=== Begin Enclosure ===

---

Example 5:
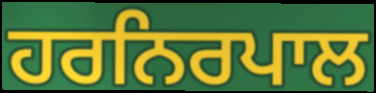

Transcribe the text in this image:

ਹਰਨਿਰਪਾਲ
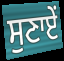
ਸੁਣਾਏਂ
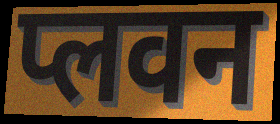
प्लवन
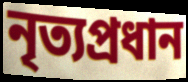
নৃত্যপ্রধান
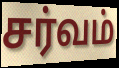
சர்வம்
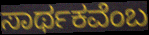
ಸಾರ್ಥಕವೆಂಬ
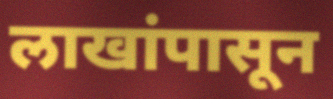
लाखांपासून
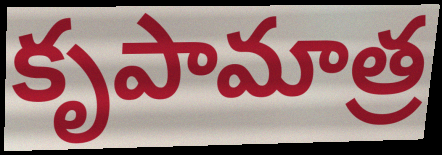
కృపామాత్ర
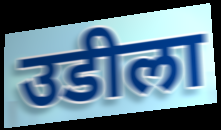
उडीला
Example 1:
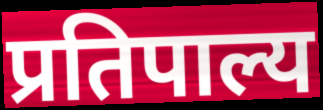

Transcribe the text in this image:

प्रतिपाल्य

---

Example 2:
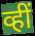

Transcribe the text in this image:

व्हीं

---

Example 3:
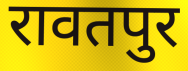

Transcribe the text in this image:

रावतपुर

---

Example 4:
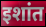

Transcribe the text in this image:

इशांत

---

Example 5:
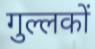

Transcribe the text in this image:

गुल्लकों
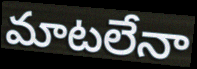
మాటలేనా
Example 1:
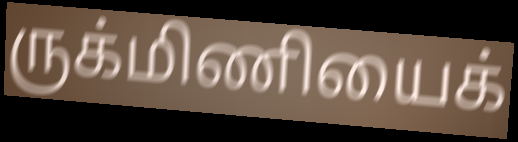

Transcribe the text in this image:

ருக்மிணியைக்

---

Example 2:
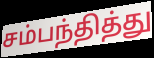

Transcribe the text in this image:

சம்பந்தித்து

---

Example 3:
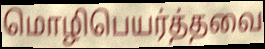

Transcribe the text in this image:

=== End Enclosure ===

> Requirement
The entries above need to be repeated word for word, minus their pictures.

> Expected answer
---

Example 5:

Transcribe the text in this image:

ਹਰਨਿਰਪਾਲ
ਸੁਣਾਏਂ
प्लवन
নৃত্যপ্রধান
சர்வம்
ಸಾರ್ಥಕವೆಂಬ
लाखांपासून
కృపామాత్ర
उडीला
Example 1:

Transcribe the text in this image:

प्रतिपाल्य

---

Example 2:

Transcribe the text in this image:

व्हीं

---

Example 3:

Transcribe the text in this image:

रावतपुर

---

Example 4:

Transcribe the text in this image:

इशांत

---

Example 5:

Transcribe the text in this image:

गुल्लकों
మాటలేనా
Example 1:

Transcribe the text in this image:

ருக்மிணியைக்

---

Example 2:

Transcribe the text in this image:

சம்பந்தித்து

---

Example 3:

Transcribe the text in this image:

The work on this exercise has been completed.